Stated problem
In the lines below, change every "scientific name" to "species name" and leave everything else as it is.

**********

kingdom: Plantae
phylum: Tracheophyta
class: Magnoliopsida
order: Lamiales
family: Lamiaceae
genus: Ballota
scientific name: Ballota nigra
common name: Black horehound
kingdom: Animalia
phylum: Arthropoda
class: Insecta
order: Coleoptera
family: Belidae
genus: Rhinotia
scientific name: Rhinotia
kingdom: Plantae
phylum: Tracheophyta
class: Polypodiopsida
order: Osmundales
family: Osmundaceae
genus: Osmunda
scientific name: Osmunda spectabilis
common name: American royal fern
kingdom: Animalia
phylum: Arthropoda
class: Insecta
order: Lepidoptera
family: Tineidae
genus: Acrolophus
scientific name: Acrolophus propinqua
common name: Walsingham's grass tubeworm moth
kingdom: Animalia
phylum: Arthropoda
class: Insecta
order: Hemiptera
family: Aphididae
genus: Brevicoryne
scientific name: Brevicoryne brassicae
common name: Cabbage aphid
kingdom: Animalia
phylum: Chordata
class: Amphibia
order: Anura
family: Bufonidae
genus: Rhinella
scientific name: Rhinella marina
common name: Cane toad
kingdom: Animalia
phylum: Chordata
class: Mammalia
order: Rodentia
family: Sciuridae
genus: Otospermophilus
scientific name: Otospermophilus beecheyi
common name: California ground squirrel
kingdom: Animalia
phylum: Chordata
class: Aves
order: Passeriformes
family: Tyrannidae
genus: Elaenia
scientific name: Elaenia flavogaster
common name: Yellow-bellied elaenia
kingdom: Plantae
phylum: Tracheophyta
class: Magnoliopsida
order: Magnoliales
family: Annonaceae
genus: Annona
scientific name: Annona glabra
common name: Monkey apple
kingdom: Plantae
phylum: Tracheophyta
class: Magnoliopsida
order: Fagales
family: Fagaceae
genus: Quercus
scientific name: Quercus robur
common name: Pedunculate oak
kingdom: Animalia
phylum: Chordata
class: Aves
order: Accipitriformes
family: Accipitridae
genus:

**********

Response below
kingdom: Plantae
phylum: Tracheophyta
class: Magnoliopsida
order: Lamiales
family: Lamiaceae
genus: Ballota
species name: Ballota nigra
common name: Black horehound
kingdom: Animalia
phylum: Arthropoda
class: Insecta
order: Coleoptera
family: Belidae
genus: Rhinotia
species name: Rhinotia
kingdom: Plantae
phylum: Tracheophyta
class: Polypodiopsida
order: Osmundales
family: Osmundaceae
genus: Osmunda
species name: Osmunda spectabilis
common name: American royal fern
kingdom: Animalia
phylum: Arthropoda
class: Insecta
order: Lepidoptera
family: Tineidae
genus: Acrolophus
species name: Acrolophus propinqua
common name: Walsingham's grass tubeworm moth
kingdom: Animalia
phylum: Arthropoda
class: Insecta
order: Hemiptera
family: Aphididae
genus: Brevicoryne
species name: Brevicoryne brassicae
common name: Cabbage aphid
kingdom: Animalia
phylum: Chordata
class: Amphibia
order: Anura
family: Bufonidae
genus: Rhinella
species name: Rhinella marina
common name: Cane toad
kingdom: Animalia
phylum: Chordata
class: Mammalia
order: Rodentia
family: Sciuridae
genus: Otospermophilus
species name: Otospermophilus beecheyi
common name: California ground squirrel
kingdom: Animalia
phylum: Chordata
class: Aves
order: Passeriformes
family: Tyrannidae
genus: Elaenia
species name: Elaenia flavogaster
common name: Yellow-bellied elaenia
kingdom: Plantae
phylum: Tracheophyta
class: Magnoliopsida
order: Magnoliales
family: Annonaceae
genus: Annona
species name: Annona glabra
common name: Monkey apple
kingdom: Plantae
phylum: Tracheophyta
class: Magnoliopsida
order: Fagales
family: Fagaceae
genus: Quercus
species name: Quercus robur
common name: Pedunculate oak
kingdom: Animalia
phylum: Chordata
class: Aves
order: Accipitriformes
family: Accipitridae
genus:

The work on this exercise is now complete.